This seems more of a rant than a request for technical support. If it continues that way I'll just go ahead and close it since this is a technical support forum and we are not here to listen to rants and how you want to sue someone. If you hate Microsoft why don't you switch to one of the thousands of Linux distros or switch to Apple?


----------



## SimonGuy (Jan 19, 2016)

Triple6 said:


> This seems more of a rant than a request for technical support. If it continues that way I'll just go ahead and close it since this is a technical support forum and we are not here to listen to rants and how you want to sue someone. If you hate Microsoft why don't you switch to one of the thousands of Linux distros or switch to Apple?


Your quite right, It is becoming a rant, I am sorry. All I am looking for is options to prevent this from happening on all my business machines, I am angry, It is real hassle rebuilding installations, but I am looking for an IT advice as to how to prevent this from occurring during updates not start a debate on windows and it's products, I will stop reacting to people suggesting change the email system.

I am wondering if just moving all eudora installations to directories on C: outside of windows will prevent the problem, or to a new partition, this is a new problem for me, and the boss wants it solved yesterday.

I keep backups, but the people I work with depend upon years of old emails and trying to rebuild and recover their installations

Ps Dave HC was right, the old xp machines were new installs, it was the 8.1 machines that were upgrade to ten


----------



## Triple6 (Dec 26, 2002)

The Eudora files should not be in the Windows folder, is that where yours are? If so that's your problem. Last I used Eudora it was always installed into it's own directory on the C:\ drive. 

If this is a business and your boss is getting upset that's unfortunate. Using obsolete and unsupported software is a bad business decision.


----------



## SimonGuy (Jan 19, 2016)

I think it installs into sub directory of program files directory in Eudora by default, I usually put it in a staff user directory, but I didn't set up all the machines. Thanks for potential confirmation, it could explain why some computers have the problem and others not all after the last update.

Using obsolete and unsupported software is a bad business decision.[/QUOTE]
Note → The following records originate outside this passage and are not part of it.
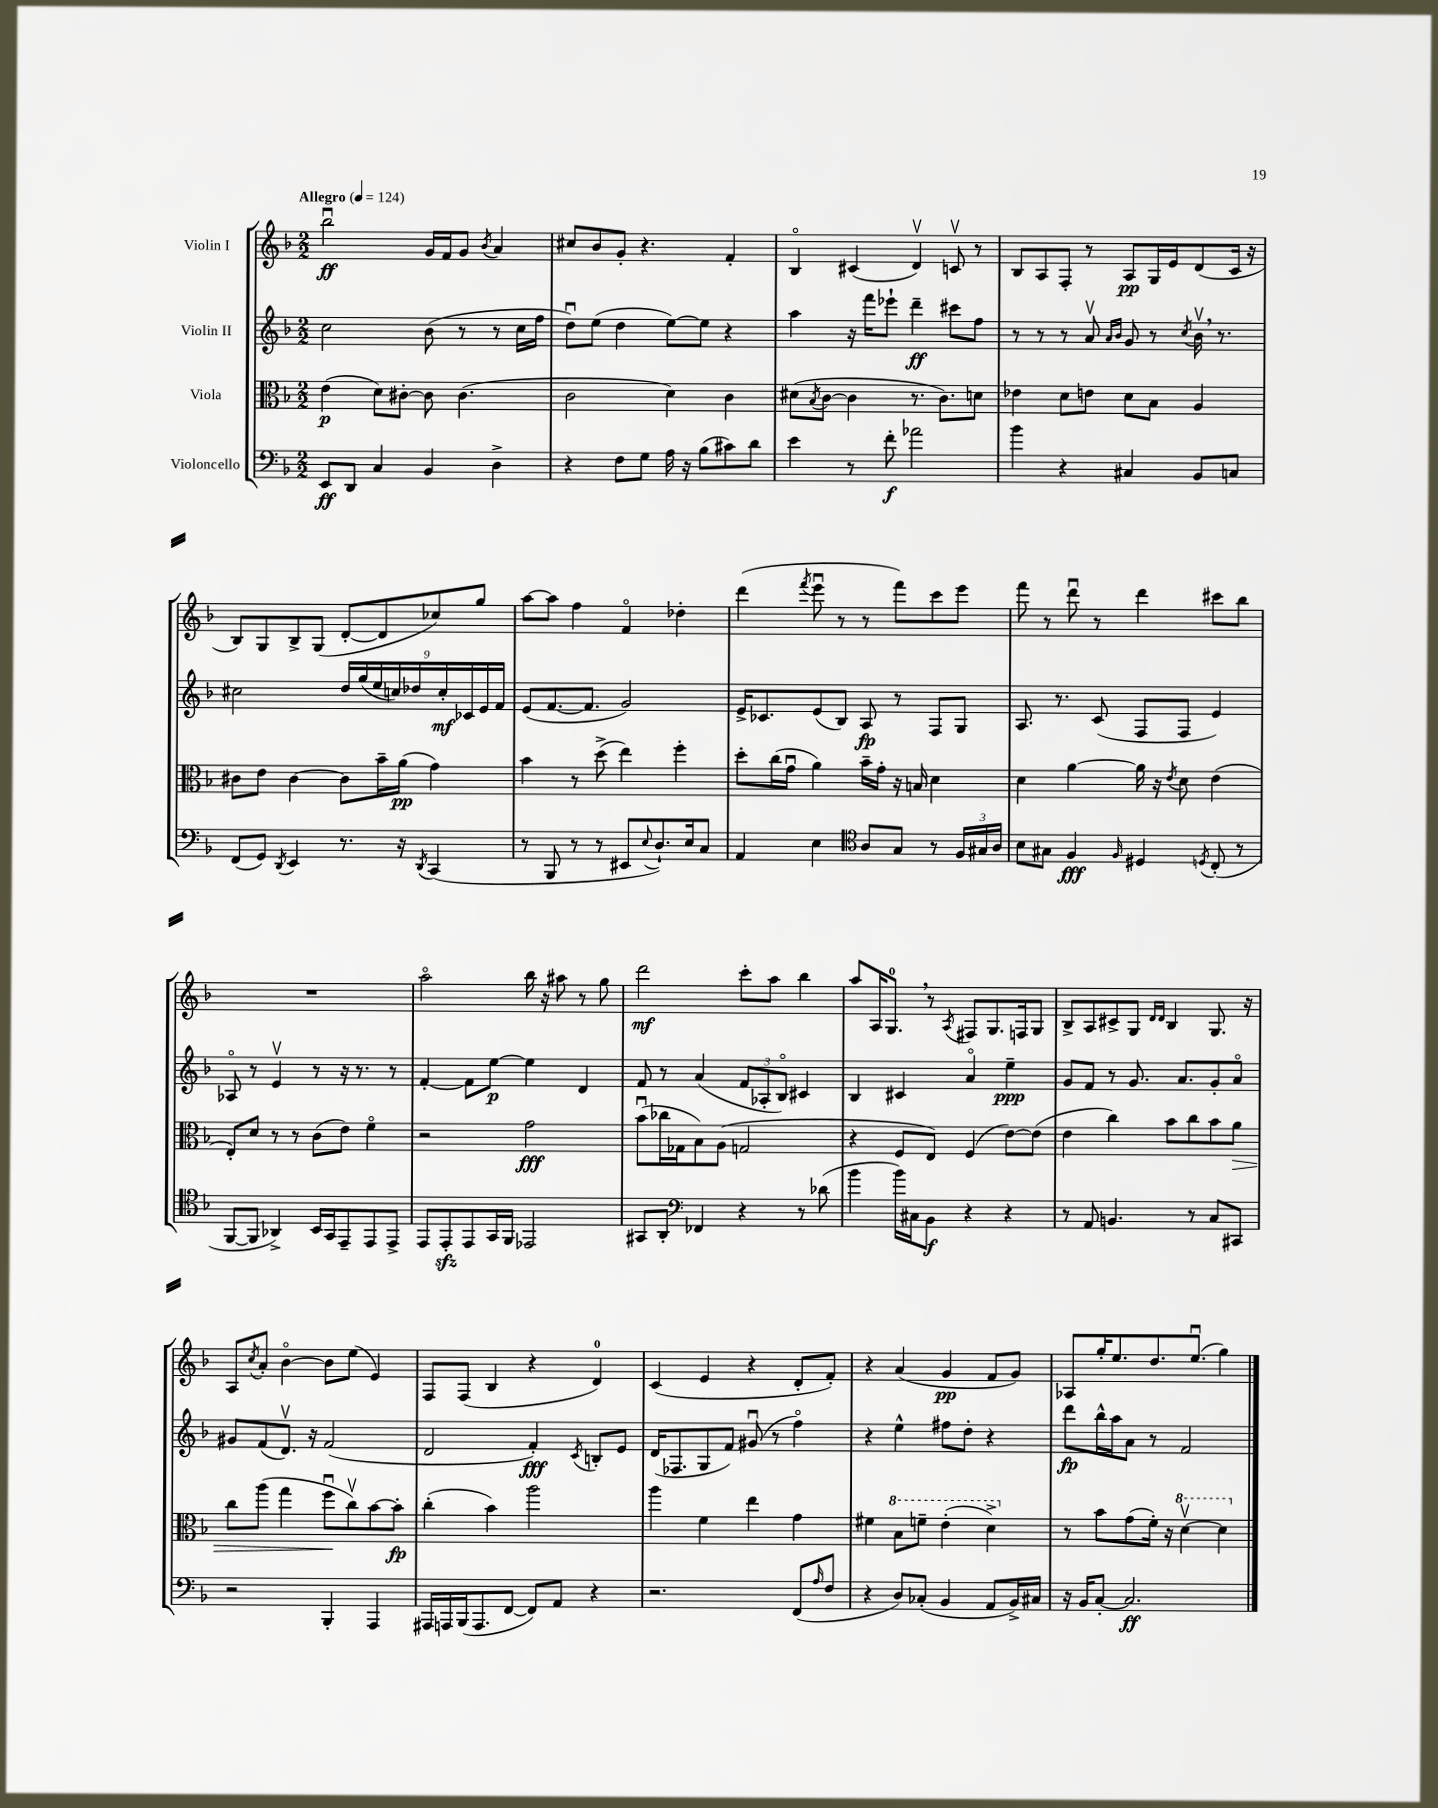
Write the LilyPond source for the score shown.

<<
\new StaffGroup <<
\new Staff = "s0" \with { instrumentName = "Violin I" } {
    \clef treble \key f \major \numericTimeSignature \time 2/2 \tempo "Allegro" 4 = 124
    bes''2\downbow\ff g'16 f'16 g'8 \acciaccatura { bes'8 } a'4 |
    cis''8 bes'8 g'8-. r4. f'4-. |
    bes4\flageolet cis'4( d'4\upbow) c'8\upbow r8 |
    bes8 a8 f8-. r8 a8\pp g16 e'16 d'8( c'16 r16 |
    bes8) g8 bes8-> g8( d'8~-. d'8 ces''8) g''8 |
    a''8~ a''8 f''4 f'4\flageolet des''4-. |
    d'''4( \acciaccatura { f'''8 } e'''8\downbow r8 r8 f'''8) c'''8 e'''8 |
    f'''8 r8 d'''8\downbow r8 d'''4 cis'''8 bes''8 |
    R1 |
    a''2\flageolet bes''16 r16 ais''8 r8 g''8 |
    d'''2\mf c'''8-. a''8 bes''4 |
    a''8 a16 g8.-0 \breathe r8 \acciaccatura { a8 } fis8 g8. f16 g8 |
    bes8-> a8 cis'8-> g8 \grace { d'16 d'16 } bes4 g8. r16 |
    a8 \acciaccatura { c''8 } a'8-. bes'4~\flageolet bes'8 e''8( e'4) |
    f8 f8( bes4 r4 d'4-0) |
    c'4( e'4 r4 d'8-. f'8-.) |
    r4 a'4( g'4\pp f'8 g'8) |
    aes8 g''16-. e''8. d''8. e''8.\downbow( g''4) \bar "|." |
}
\new Staff = "s1" \with { instrumentName = "Violin II" } {
    \clef treble \key f \major \numericTimeSignature \time 2/2
    c''2 bes'8( r8 r8 c''16 f''16 |
    d''8\downbow) e''8( d''4 e''8~) e''8 r4 |
    a''4 r16 f'''16 ees'''8-! d'''4--\ff cis'''8 f''8 |
    r8 r8 r8 a'8\upbow \grace { a'16 bes'16 } g'8 r8 \acciaccatura { c''8 } bes'16\upbow \breathe r8. |
    cis''2 \tuplet 9/8 { d''16 g''16( e''16 c''16) des''16 c''16-.\mf ces'16 e'16 f'16 } |
    e'8( f'8.~ f'8. g'2) |
    e'16-> ces'8. e'8( bes8) a8\fp r8 f8 g8 |
    a8. r8. c'8( f8 f8 e'4) |
    aes8\flageolet r8 e'4\upbow r8 r16 r8. r8 |
    f'4~-. f'8 e''8~\p e''4 d'4 |
    f'8 r8 a'4( \tuplet 3/2 { f'8 aes8-. bes8\flageolet) } cis'4 |
    bes4 cis'4 a'4\flageolet e''4--\ppp |
    g'8 f'8 r8 g'8. a'8. g'8-. a'8\flageolet |
    gis'8 f'8( d'8.\upbow) r16 f'2( |
    d'2 f'4-.\fff) \acciaccatura { c'8 } b8-. e'8 |
    d'16( fes8. g8 f'8) gis'8\downbow( r8 f''4\flageolet) |
    r4 e''4-^ fis''8 d''8-. r4 |
    d'''8\fp bes''16-^ a''16 a'8 r8 f'2 \bar "|." |
}
\new Staff = "s2" \with { instrumentName = "Viola" } {
    \clef alto \key f \major \numericTimeSignature \time 2/2
    e'4\p( d'8) cis'8~-. cis'8 cis'4.( |
    c'2 d'4) c'4 |
    dis'8( \acciaccatura { bes8 } c'8~ c'4 r8. c'8.) d'8 |
    ees'4 d'8 e'8 d'8 bes8 a4 |
    cis'8 e'8 cis'4~ cis'8 bes'16-- a'16\pp( g'4) |
    bes'4 r8 d''8->( e''4) f''4-. |
    d''8-. c''16( g'16\downbow a'4) bes'16-- g'16-. r16 b16 d'4 |
    d'4 a'4~ a'16 r16 \acciaccatura { e'8 } d'8 e'4( |
    e8-.) d'8 r8 r8 c'8( e'8) f'4\flageolet |
    r2 g'2\fff |
    bes'8\downbow( ces''16 ges16 bes8) a8( g2 |
    r4 f8 e8) f4( e'8~) e'8( |
    e'4 c''4) bes'8 c''8 bes'8 a'8\> |
    c''8 a''8( g''4 f''8\downbow\! c''8\upbow) bes'8~ bes'8-.\fp |
    c''4-.( bes'4) a''2 |
    a''4 f'4 e''4 g'4 |
    fis'4 \ottava #1 bes'8 f''!8-- e''4-.( d''4->) \ottava #0 |
    r8 bes'8 g'8( f'16-.) r16 \ottava #1 d''4~\upbow d''4 \ottava #0 \bar "|." |
}
\new Staff = "s3" \with { instrumentName = "Violoncello" } {
    \clef bass \key f \major \numericTimeSignature \time 2/2
    e,8\ff d,8 c4 bes,4 d4-> |
    r4 f8 g8 a16 r16 bes8( cis'8) d'8 |
    e'4 r8 f'8-.\f aes'2 |
    bes'4 r4 cis4 bes,8 c8 |
    f,8( g,8) \acciaccatura { d,8 } e,4 r8. r16 \acciaccatura { d,8 } c,4( |
    r8 bes,,8 r8 r8 eis,8 \appoggiatura { e8 } d8.-!) e16 c8 |
    a,4 e4 \clef tenor a8 g8 r8 \tuplet 3/2 { f16 gis16 a16 } |
    bes8 gis8 f4\fff \grace { f16 } dis4 \acciaccatura { d8 } c8-.( r8 |
    f,8~ f,8 aes,4->) bes,16 g,16 e,8-- e,8 e,8-> |
    e,8 e,8-.\sfz e,8 g,16 f,16 ees,2 |
    gis,8 a,8-. \clef bass fes,4 r4 r8 des'8( |
    bes'4 bes'16) cis16 bes,8\f r4 r4 |
    r8 a,8 b,4. r8 c8 cis,8 |
    r2 bes,,4-. a,,4 |
    ais,,16 a,,16 bes,,16( a,,8. f,8~ f,8) a,8 r4 |
    r2. f,8( \grace { a16 } f8 |
    r4 d8) ces8-.( bes,4 a,8 bes,16->) cis16 |
    r16 bes,16 c8~-. c2.\ff \bar "|." |
}
>>
>>
\layout { \context { \Score \remove "Bar_number_engraver" } }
Old obsolete employees get too cranky, Win 10 was enough for them for now. But thanks, why not close this thread and delete, sorry for my bad manners


----------



## AlomWare-com (Jan 10, 2015)

SimonGuy said:


> I am wondering if just moving all eudora installations to directories on C: outside of windows will prevent the problem


It definitely will if Eudora lets you manually specify a location for its data files. To avoid loss of data you should never really install anything your C: drive if it doesn't have to be.


----------



## davehc (Oct 4, 2006)

I understand that he can move the whole folder. That would be a definite answer. It could more easily be backed up at intervals.


----------